**Exercise aim**
Set out the records below again exactly; skip the images.

■ ■ ■

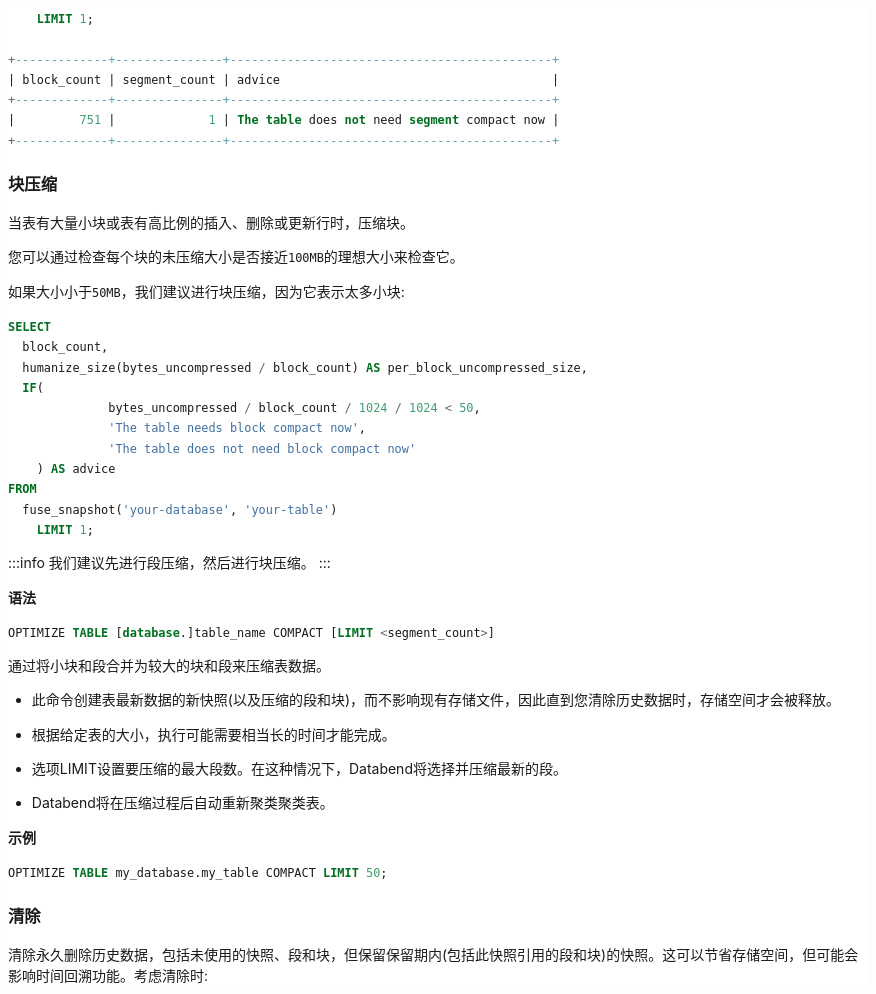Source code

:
 ```sql
    LIMIT 1;

+-------------+---------------+---------------------------------------------+
| block_count | segment_count | advice                                      |
+-------------+---------------+---------------------------------------------+
|         751 |             1 | The table does not need segment compact now |
+-------------+---------------+---------------------------------------------+
```

### 块压缩

当表有大量小块或表有高比例的插入、删除或更新行时，压缩块。

您可以通过检查每个块的未压缩大小是否接近`100MB`的理想大小来检查它。

如果大小小于`50MB`，我们建议进行块压缩，因为它表示太多小块:

```sql
SELECT
  block_count,
  humanize_size(bytes_uncompressed / block_count) AS per_block_uncompressed_size,
  IF(
              bytes_uncompressed / block_count / 1024 / 1024 < 50,
              'The table needs block compact now',
              'The table does not need block compact now'
    ) AS advice
FROM
  fuse_snapshot('your-database', 'your-table')
    LIMIT 1;
```

:::info
我们建议先进行段压缩，然后进行块压缩。
:::

**语法**
```sql
OPTIMIZE TABLE [database.]table_name COMPACT [LIMIT <segment_count>]    
```
通过将小块和段合并为较大的块和段来压缩表数据。

- 此命令创建表最新数据的新快照(以及压缩的段和块)，而不影响现有存储文件，因此直到您清除历史数据时，存储空间才会被释放。

- 根据给定表的大小，执行可能需要相当长的时间才能完成。

- 选项LIMIT设置要压缩的最大段数。在这种情况下，Databend将选择并压缩最新的段。

- Databend将在压缩过程后自动重新聚类聚类表。

**示例**
```sql
OPTIMIZE TABLE my_database.my_table COMPACT LIMIT 50;
```

### 清除

清除永久删除历史数据，包括未使用的快照、段和块，但保留保留期内(包括此快照引用的段和块)的快照。这可以节省存储空间，但可能会影响时间回溯功能。考虑清除时:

■ ■ ■

**Written solution**
Source code

:
 ```sql
    LIMIT 1;

+-------------+---------------+---------------------------------------------+
| block_count | segment_count | advice                                      |
+-------------+---------------+---------------------------------------------+
|         751 |             1 | The table does not need segment compact now |
+-------------+---------------+---------------------------------------------+
```

### 块压缩

当表有大量小块或表有高比例的插入、删除或更新行时，压缩块。

您可以通过检查每个块的未压缩大小是否接近`100MB`的理想大小来检查它。

如果大小小于`50MB`，我们建议进行块压缩，因为它表示太多小块:

```sql
SELECT
  block_count,
  humanize_size(bytes_uncompressed / block_count) AS per_block_uncompressed_size,
  IF(
              bytes_uncompressed / block_count / 1024 / 1024 < 50,
              'The table needs block compact now',
              'The table does not need block compact now'
    ) AS advice
FROM
  fuse_snapshot('your-database', 'your-table')
    LIMIT 1;
```

:::info
我们建议先进行段压缩，然后进行块压缩。
:::

**语法**
```sql
OPTIMIZE TABLE [database.]table_name COMPACT [LIMIT <segment_count>]    
```
通过将小块和段合并为较大的块和段来压缩表数据。

- 此命令创建表最新数据的新快照(以及压缩的段和块)，而不影响现有存储文件，因此直到您清除历史数据时，存储空间才会被释放。

- 根据给定表的大小，执行可能需要相当长的时间才能完成。

- 选项LIMIT设置要压缩的最大段数。在这种情况下，Databend将选择并压缩最新的段。

- Databend将在压缩过程后自动重新聚类聚类表。

**示例**
```sql
OPTIMIZE TABLE my_database.my_table COMPACT LIMIT 50;
```

### 清除

清除永久删除历史数据，包括未使用的快照、段和块，但保留保留期内(包括此快照引用的段和块)的快照。这可以节省存储空间，但可能会影响时间回溯功能。考虑清除时:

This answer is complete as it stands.